On Tuesday, with the president due to arrive on Capitol Hill within hours to deliver his final State of the Union Address, House Democrats gathered at a press conference to denounce his policies and release a letter signed by nearly 150 lawmakers calling for deportation raids to stop.
"It's just unacceptable," said Democratic Rep. Luis Gutierrez of Illinois. "I've been 99.9 percent with this president of the United States but in this particular case, when his administration sows the seeds of terror throughout the immigrant community of the United States and millions of people are affected, that's what I'm going to concern myself with."
That came after Clinton broke with Obama on the issue at a forum in Iowa Monday night, also calling for the raids to end. "I do not think the raids are an appropriate tool to enforce the immigration laws. In fact, I think they are divisive, they are sowing discord and fear," she said. Fellow Democratic hopefuls Sen. Bernie Sanders of Vermont and former Gov. Martin O'Malley of Maryland have adopted similar stances.
The Obama administration has defended the holiday-season raids that resulted in detentions of 121 people, many from Central America. They point to a spike in families and children arriving at the U.S. southern border from Central America, which has prompted fears of another border crisis like the one that dominated national news during the summer of 2014.
This time it would come amid a presidential race where immigration is already a fraught topic, with Republican front-runner Donald Trump insisting he would deport everyone here illegally while Sens. Ted Cruz of Texas and Marco Rubio of Florida exchange barbs about who has the stronger record on this issue. Trump has praised the raids and taken credit for them.
"Our desire to make clear that individuals should not embark on the dangerous journey from Central America to the Southwest border — that's a case that we've tried to tell in a variety of ways," said White House Press Secretary Josh Earnest.
"It was only after individuals had exhausted the legal remedies available to them ... was a decision made to remove them," he said.
The administration has shown no sign of backing off its approach, though Senate Minority Leader Harry Reid, D-Nev., created confusion on that question Tuesday when he told reporters he'd spoken with Homeland Security Secretary Jeh Johnson and "I think you're going to find a pause in these deportations." Aides later insisted Reid simply meant to suggest that he hoped there would be a pause.
Earlier, the administration sent White House Counsel Neil Eggleston to meet privately with House Democrats, including Minority Leader Nancy Pelosi. But despite what all involved described publicly as a cordial meeting, neither side seemed ready to budge. Democratic aides said Eggleston expressed concerns about the Democrats' approach and the potential impact it could have on the administration's hopes of defending Obama's deportation-relief policies before the Supreme Court.

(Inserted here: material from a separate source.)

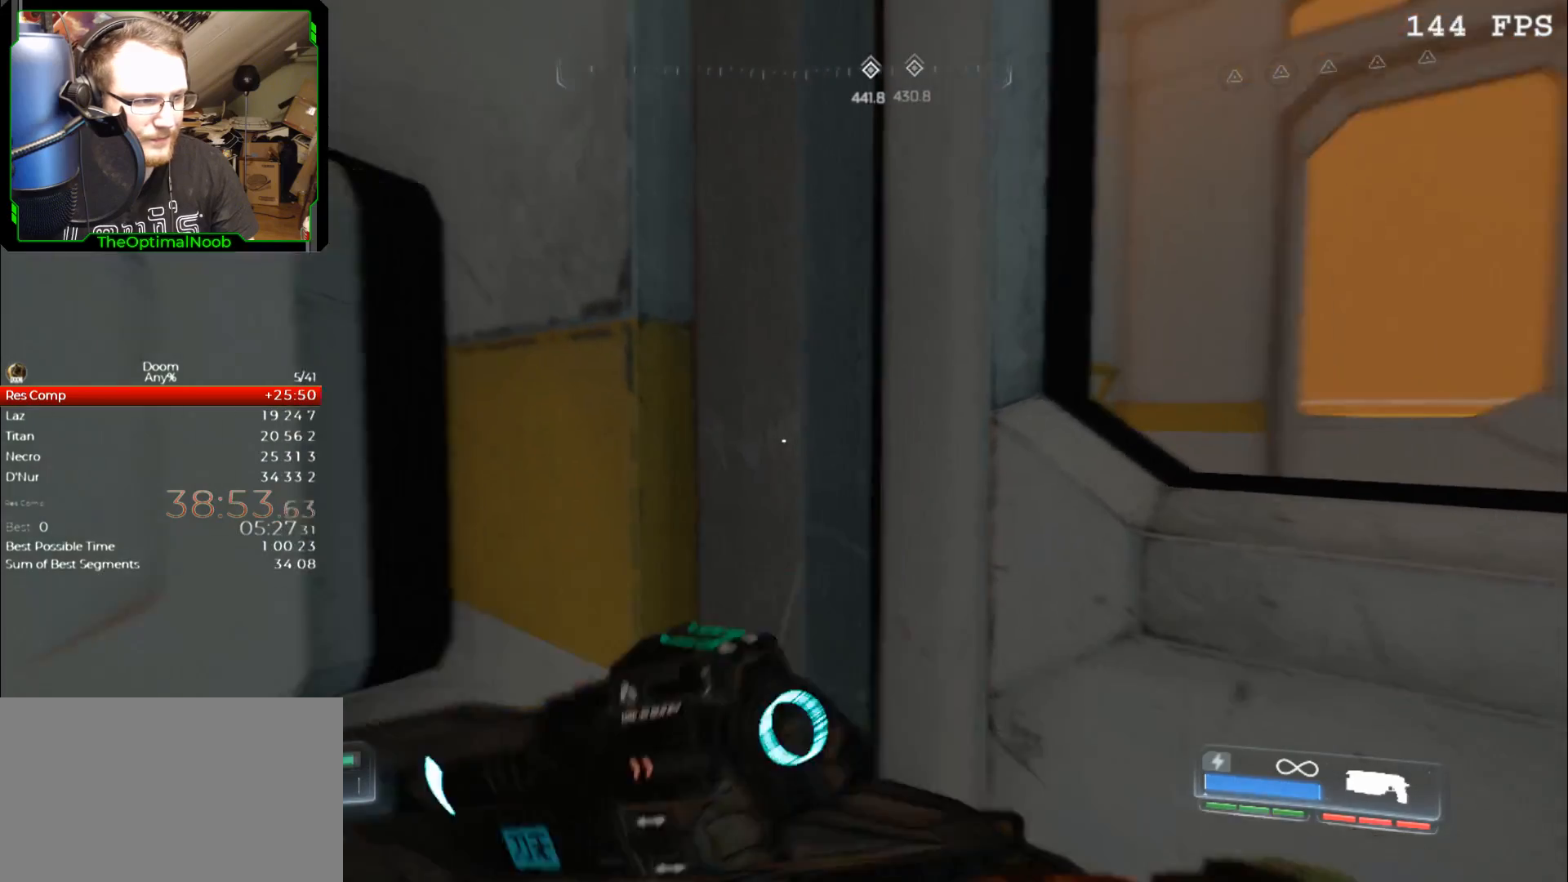
{"keys": ["d", "shift", "w"], "mouse": ["right"], "events": [[67, "d", "down"], [67, "mouse_right", "up"], [67, "w", "down"], [133, "d", "up"], [133, "w", "up"], [200, "mouse_right", "down"], [233, "d", "down"], [233, "w", "down"], [300, "mouse_right", "up"], [333, "d", "up"], [333, "w", "up"], [433, "d", "down"], [433, "mouse_right", "down"], [433, "w", "down"]]}
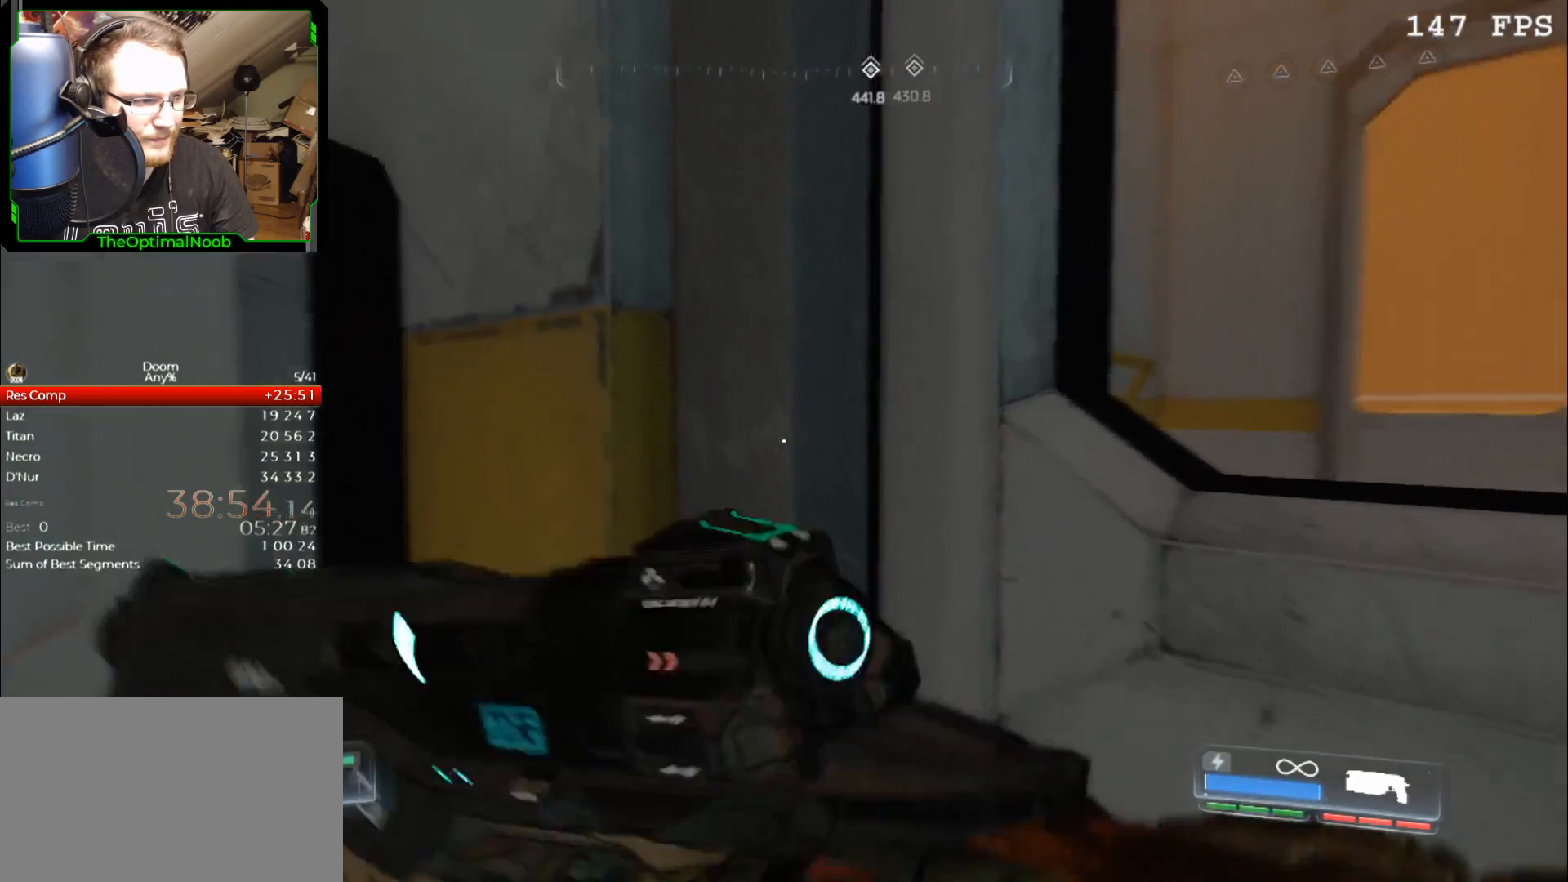
{"keys": ["shift"], "mouse": ["right"], "events": [[33, "d", "up"], [33, "mouse_right", "up"], [33, "w", "up"], [100, "d", "down"], [167, "w", "down"], [200, "d", "up"], [200, "mouse_right", "down"], [267, "w", "up"], [333, "mouse_right", "up"], [400, "d", "down"], [400, "w", "down"], [433, "mouse_right", "down"], [500, "d", "up"], [500, "w", "up"]]}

Administration officials have repeatedly emphasized that they have focused on people who have arrived in this country recently, in line with new deportation priorities announced in late 2014, at the same time Obama announced an expanded deportation relief program, promising to temporarily lift the threat of removal for millions.
The goodwill from those deferment programs was fleeting, in part because they're tied up in court. The White House now finds itself making some of the same arguments it made earlier in Obama's administration, when activists labeled him "deporter in chief" for presiding over record deportations while failing to persuade Republicans to support immigration reform legislation. Officials say the administration has a responsibility to enforce the law and in this case there is a further responsibility not to encourage people to take a very dangerous journey.
New figures Tuesday showed that arrivals of families and unaccompanied children from Central America from October to December shot up to well over double the amount from the same period the previous year. The numbers could go even higher beginning in February and early spring, when arrivals traditionally increase, potentially eclipsing the levels that produced the 2014 crisis.
Many are fleeing brutal gang warfare in El Salvador, Honduras and Guatemala, the same countries whose violence and instability forced women and kids to make the dangerous trip north two years ago, overwhelming U.S. facilities and producing disturbing images of frightened children huddling in Border Patrol facilities. Such images remain vivid to policymakers, and avoiding a repeat is a priority.
Administration officials say they are better prepared than they were in 2014 for a new influx, including increased capacity to house children. But the administration has limited strategies to stem the tide. They have stepped up advertising in Central American countries to warn of the dangers of the trip and point to $750 million in a year-end spending bill to help those nations.